Army chaplain cleared of raping parishioner at abbey
AN ARMY chaplain and priest who was accused of raping a parishioner and leaving her pregnant has been cleared of wrongdoing after a church court dismissed allegations that they had had a sexual relationship.
The woman said the Rev Timothy Blewett had “forced himself upon her and had sexual intercourse with her” in the woods at Launde Abbey, a Christian retreat where he was warden at the time. The married woman said she became pregnant but later miscarried.
The Bishop’s Disciplinary Tribunal in the diocese of Leicester ruled that it was “not satisfied on the balance of probabilities, that the respondent had an improper sexual relationship” with the woman. However, a spokesman said that despite being cleared Mr Blewett, who has toured Bosnia and Iraq with the Territorial Army, was still barred from officiating in the diocese.
The allegation was first reported to police after a “third party” contacted officers in 2014, but the complainant “did not disclose any criminal offence and there was no further police action”, said Judge Philip Waller.
The pair met when the woman visited the abbey on a retreat in November 2011, and Mr Blewett became her “spiritual director”. They met again several times in 2012.

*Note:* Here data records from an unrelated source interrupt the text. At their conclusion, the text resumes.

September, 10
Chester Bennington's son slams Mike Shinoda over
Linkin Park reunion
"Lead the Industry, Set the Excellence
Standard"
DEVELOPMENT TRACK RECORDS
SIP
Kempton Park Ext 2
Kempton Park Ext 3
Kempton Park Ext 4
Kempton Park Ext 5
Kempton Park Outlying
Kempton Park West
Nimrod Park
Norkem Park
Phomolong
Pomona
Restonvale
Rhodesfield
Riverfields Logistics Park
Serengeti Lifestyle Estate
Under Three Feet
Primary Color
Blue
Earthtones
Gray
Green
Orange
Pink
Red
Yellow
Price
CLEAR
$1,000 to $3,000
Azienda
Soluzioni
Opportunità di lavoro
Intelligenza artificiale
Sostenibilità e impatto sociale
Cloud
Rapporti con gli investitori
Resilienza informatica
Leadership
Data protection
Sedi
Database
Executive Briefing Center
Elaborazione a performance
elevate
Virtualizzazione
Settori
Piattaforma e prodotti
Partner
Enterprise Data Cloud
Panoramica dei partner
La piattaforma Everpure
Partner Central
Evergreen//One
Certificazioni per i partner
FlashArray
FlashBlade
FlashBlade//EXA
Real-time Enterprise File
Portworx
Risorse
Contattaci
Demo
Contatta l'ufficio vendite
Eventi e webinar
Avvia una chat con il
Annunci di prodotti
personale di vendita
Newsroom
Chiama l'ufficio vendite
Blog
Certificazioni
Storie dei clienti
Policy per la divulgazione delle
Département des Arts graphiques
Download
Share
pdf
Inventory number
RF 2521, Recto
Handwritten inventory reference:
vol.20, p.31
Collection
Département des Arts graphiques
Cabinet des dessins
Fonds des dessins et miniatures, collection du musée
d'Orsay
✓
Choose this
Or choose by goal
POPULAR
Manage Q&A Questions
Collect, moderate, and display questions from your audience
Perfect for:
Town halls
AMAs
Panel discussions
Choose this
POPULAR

On one occasion, the woman told the court, the pair went for a walk in the grounds of the Abbey, and “lay together in the woods and kissed passionately”. She said Mr Blewett then pulled down her trousers and pants and had sexual intercourse with her, which she had not wanted.
Despite taking the morning-after pill she became pregnant, she claimed, and knew the child could not be her husband’s “as he was unable to ejaculate”.
Mr Blewett said the incident in the woods did not take place, as he had been with his Army unit in the Welsh borders that weekend, and produced a payslip showing this.
A court judgment found that “the complainant has not discharged the burden of proving the allegation of sexual impropriety on the part of the respondent”. However, Mr Blewett “did not take sufficient account” of the “vulnerability” of the woman, it said, and entered into “a degree of friendship beyond spiritual direction”.
Mr Blewett declined to comment when contacted yesterday.
In an interview with the Church Times in 2010, he spoke of the three children he has with his wife, Anne, and how difficult it was for them when he was in Iraq in 2003-4. “I’d like to be locked in a church with my family,” he said. “Because I’m a workaholic and have a wonderful, all-consuming job, I probably don’t spend as much time as I should enjoying them.”